Recording on YouTube: https://youtu.be/YBC_y12bcF8
In recent years, linguists have focused on reconstructing earlier regional and social varieties of English through the quantitative analysis of emigrant letters and other written documents. As demonstrated in these studies this type of material can provide important, quantifiable data on certain features proper to a particular variety, thus allowing for the reconstruction of some of the features proper to that variety prior to the collection of spoken data.
The aim of this talk is to present the Corpus of Irish English Correspondence (CORIECOR), a corpus of personal letters written between 1750-1940. The corpus contains some 4700 texts (approx. 3 million words), of which 4100 (2.5m words) are correspondence maintained between Irish emigrants and their relatives, friends and contacts. The letters were sent mainly between Ireland and other countries such as the United States, Canada, Great Britain, New Zealand, Argentina and Australia, and therefore provide an empirical base for studies of historical change in Irish English and its contribution to other major overseas varieties. In order to explore the use of a corpus like this for the study of Irish English, the talk will show some recent findings.
Carolina P. Amador-Moreno is Professor of English Linguistics at the University of Bergen. She has held different teaching positions at the University of Extremadura (Department of English), the University of Limerick (Department of Languages and Cultural Studies), and University College Dublin (English Department). Her research interests centre on the English spoken in Ireland and include historical linguistics, stylistics, discourse analysis, corpus linguistics, sociolinguistics, and pragmatics. Her publications include articles and chapters dealing with these topics.
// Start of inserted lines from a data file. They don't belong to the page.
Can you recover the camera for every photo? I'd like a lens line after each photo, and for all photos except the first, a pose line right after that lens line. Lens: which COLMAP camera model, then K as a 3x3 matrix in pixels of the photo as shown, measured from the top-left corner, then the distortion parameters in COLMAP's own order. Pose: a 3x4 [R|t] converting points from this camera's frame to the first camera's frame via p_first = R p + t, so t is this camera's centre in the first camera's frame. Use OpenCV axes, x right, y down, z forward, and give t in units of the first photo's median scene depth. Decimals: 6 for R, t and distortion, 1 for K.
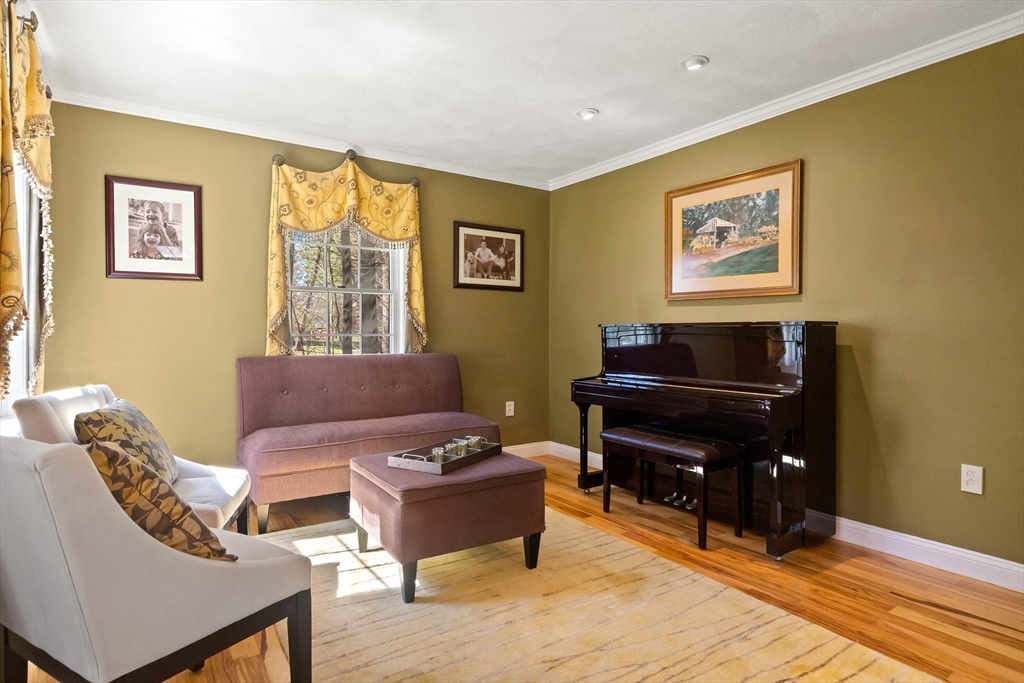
lens RADIAL K [[553.9, 0, 504.9], [0, 553.9, 334.5], [0, 0, 1]] dist [0.000036, 0.000422]
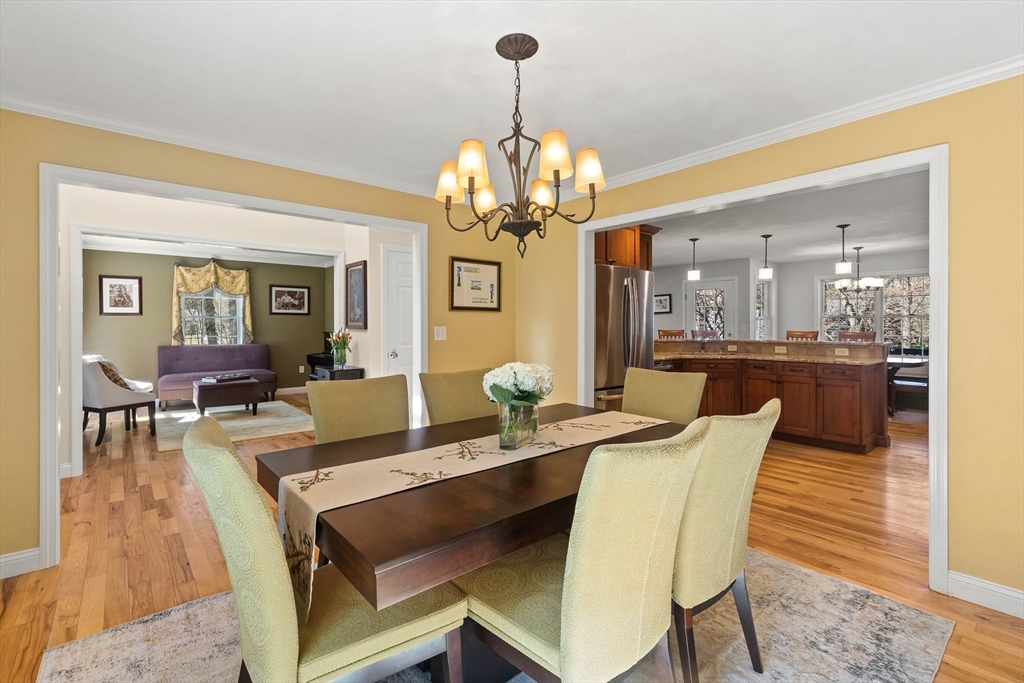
lens RADIAL K [[467.6, 0, 511.5], [0, 467.6, 325.8], [0, 0, 1]] dist [0.002121, 0.000605]
pose [[0.994390, -0.001793, 0.105761, 0.832673], [0.002200, 0.999991, -0.003730, -0.036949], [-0.105753, 0.003942, 0.994385, -1.195769]]
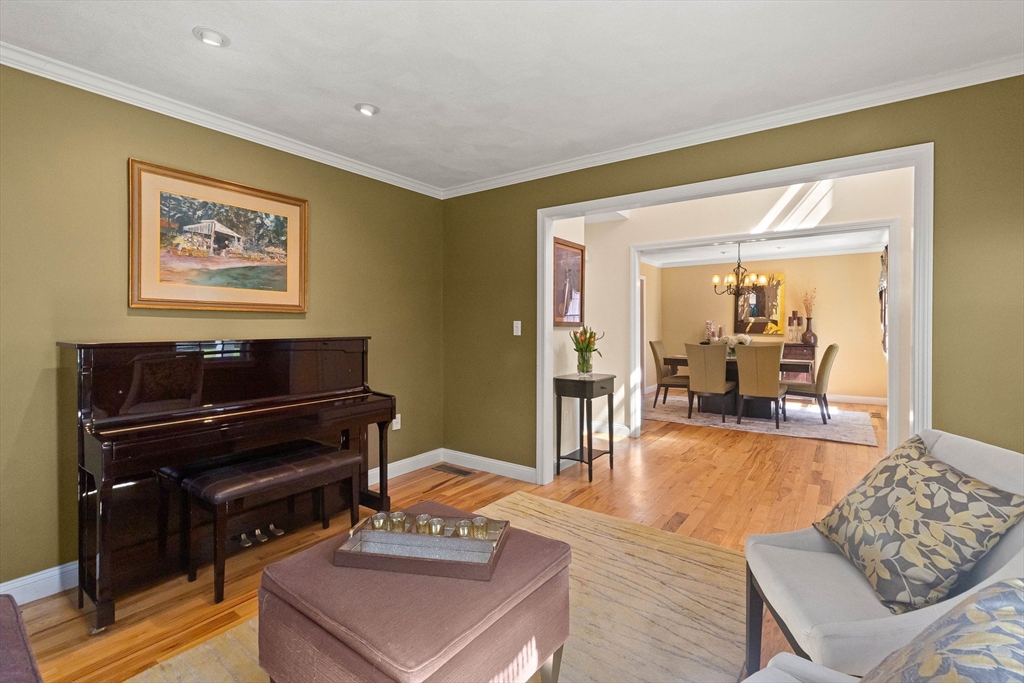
lens RADIAL K [[467.6, 0, 514.5], [0, 467.6, 334.0], [0, 0, 1]] dist [0.002121, 0.000605]
pose [[-0.348375, -0.014437, 0.937244, -0.487673], [0.008893, 0.999785, 0.018705, -0.035627], [-0.937313, 0.014851, -0.348172, 0.786480]]
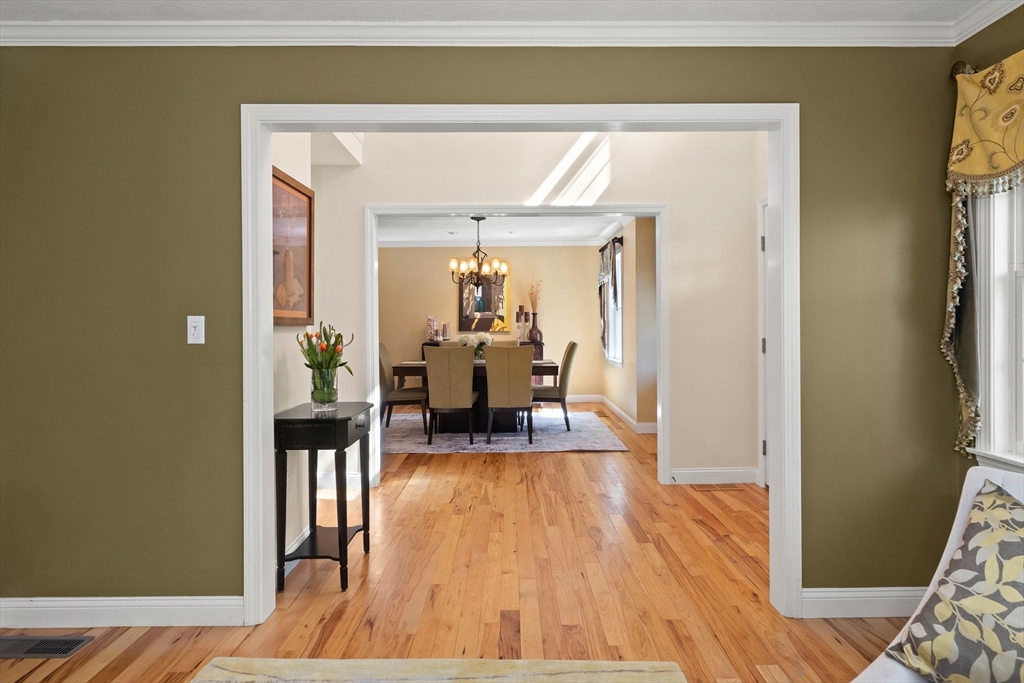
lens RADIAL K [[553.9, 0, 517.5], [0, 553.9, 324.2], [0, 0, 1]] dist [0.000036, 0.000422]
pose [[-0.833886, 0.005932, 0.551905, -0.164229], [0.014144, 0.999844, 0.010624, -0.036644], [-0.551755, 0.016666, -0.833840, 0.741545]]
She is the author, among others, of Orality in written texts: Using historical corpora to investigate Irish English (1700-1900), Routledge (2019); An Introduction to Irish English, Equinox (2010); the co-edited volumes Irish Identities: Sociolinguistic Perspectives (Mouton de Gruyter, 2020); Voice and Discourse in the Irish Context (Palgrave-Macmillan, 2017); Pragmatic Markers in Irish English (John Benjamins, 2015). She’s an associate member of CALS (Centre for Applied Language Studies), IVACS (Inter-Variational Applied Corpus Linguistics network), both at the University of Limerick, and LINGLAP (the Research Institute for Linguistics and Applied Languages), at the University of Extremadura, which she was Director of until August 2020.
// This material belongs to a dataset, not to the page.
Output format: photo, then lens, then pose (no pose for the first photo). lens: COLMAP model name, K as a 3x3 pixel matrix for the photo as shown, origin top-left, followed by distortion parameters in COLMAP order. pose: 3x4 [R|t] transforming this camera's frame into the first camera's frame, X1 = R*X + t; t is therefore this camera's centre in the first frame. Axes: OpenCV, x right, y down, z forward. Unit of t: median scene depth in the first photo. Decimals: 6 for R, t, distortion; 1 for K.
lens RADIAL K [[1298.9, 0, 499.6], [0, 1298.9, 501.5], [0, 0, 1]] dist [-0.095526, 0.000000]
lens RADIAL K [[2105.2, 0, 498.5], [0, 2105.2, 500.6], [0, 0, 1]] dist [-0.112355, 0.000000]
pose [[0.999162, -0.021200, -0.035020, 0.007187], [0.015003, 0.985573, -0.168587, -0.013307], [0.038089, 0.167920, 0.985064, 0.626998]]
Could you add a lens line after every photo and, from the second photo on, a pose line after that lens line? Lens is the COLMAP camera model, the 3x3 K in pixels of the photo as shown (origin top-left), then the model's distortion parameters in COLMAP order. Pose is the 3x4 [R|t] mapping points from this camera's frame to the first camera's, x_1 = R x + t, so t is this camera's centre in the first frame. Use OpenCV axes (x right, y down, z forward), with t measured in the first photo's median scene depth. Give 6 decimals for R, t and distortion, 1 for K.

AARNet, CloudStor and SWAN: easy storing and sharing of research data and resources
This talk was recorded Nov. 18, 2021, as part of the LADAL Opening Webinar Series 2021.
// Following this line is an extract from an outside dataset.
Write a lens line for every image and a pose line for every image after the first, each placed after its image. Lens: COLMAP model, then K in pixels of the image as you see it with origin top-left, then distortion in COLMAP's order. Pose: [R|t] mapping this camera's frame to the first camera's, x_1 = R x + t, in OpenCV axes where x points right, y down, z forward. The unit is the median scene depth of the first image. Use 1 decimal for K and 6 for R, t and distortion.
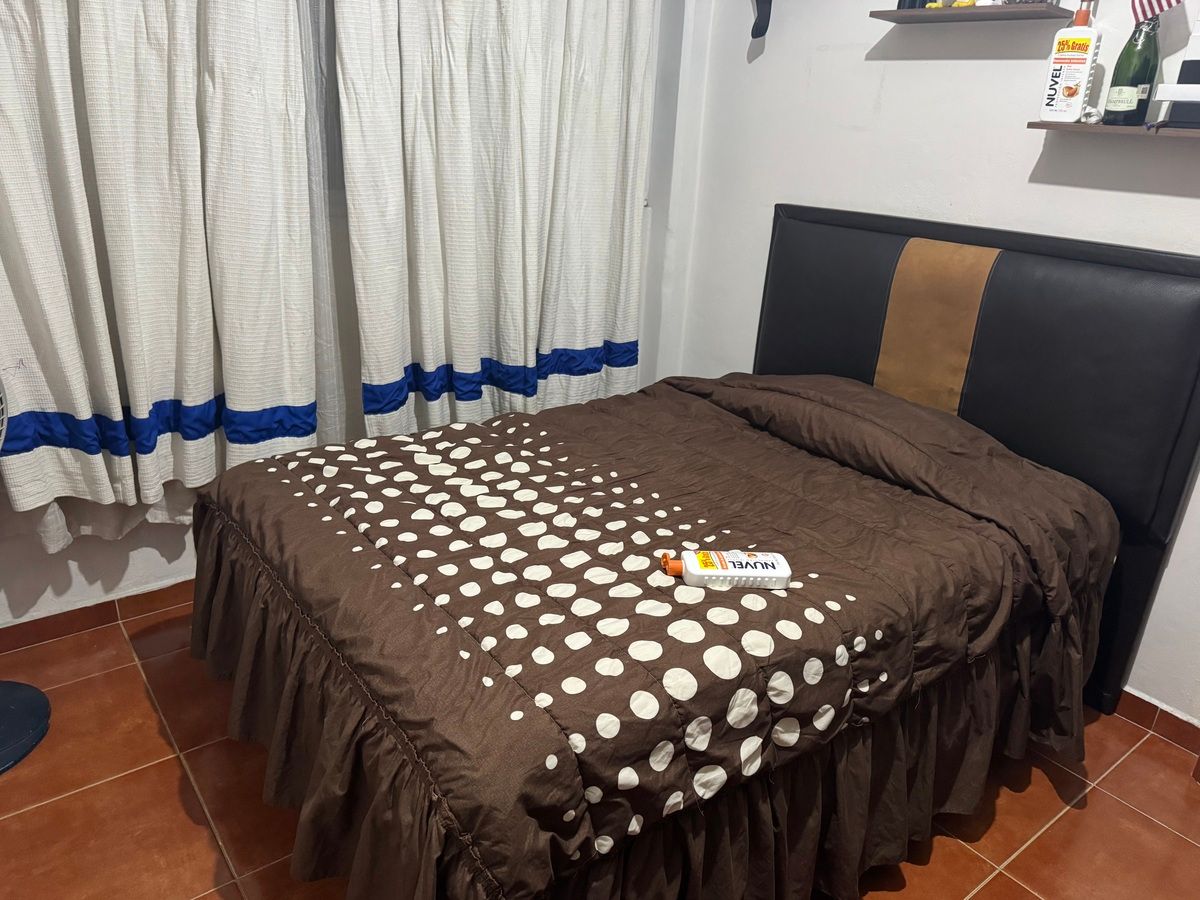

Recording on YouTube: https://youtu.be/YfiV4QWzS6I
This webinar introduces AARNet, Australia’s Academic Research Network, and CloudStor, a research-specific sync, store and share platform. Discover more about the CloudStor interface and its associated tools and services for managing active research data. Learn how to organise, maintain, store and analyse active data, and understand safe and secure ways of sharing and storing data. This session will also introduce SWAN, the Service for Web-based Analysis, and Jupyter Notebooks, a digital tool that has exploded in popularity in recent years for those working with data. This will be an introductory session for those who are brand new, have little or no knowledge of coding and computational methods in research, but would like to know more about how to get started.
Sara King is the Training and Engagement Lead at Australia’s academic and research network provider, AARNet. She has extensive experience in engagement and training, with expertise in research data and technologies in the Humanities and Social Science (HASS) research areas. Prior to eResearch she worked for almost a decade at the National Archives of Australia and a few years in a public library. She has a PhD in Migration Studies and is a little bit obsessed with the idea of knitting as a form of coding.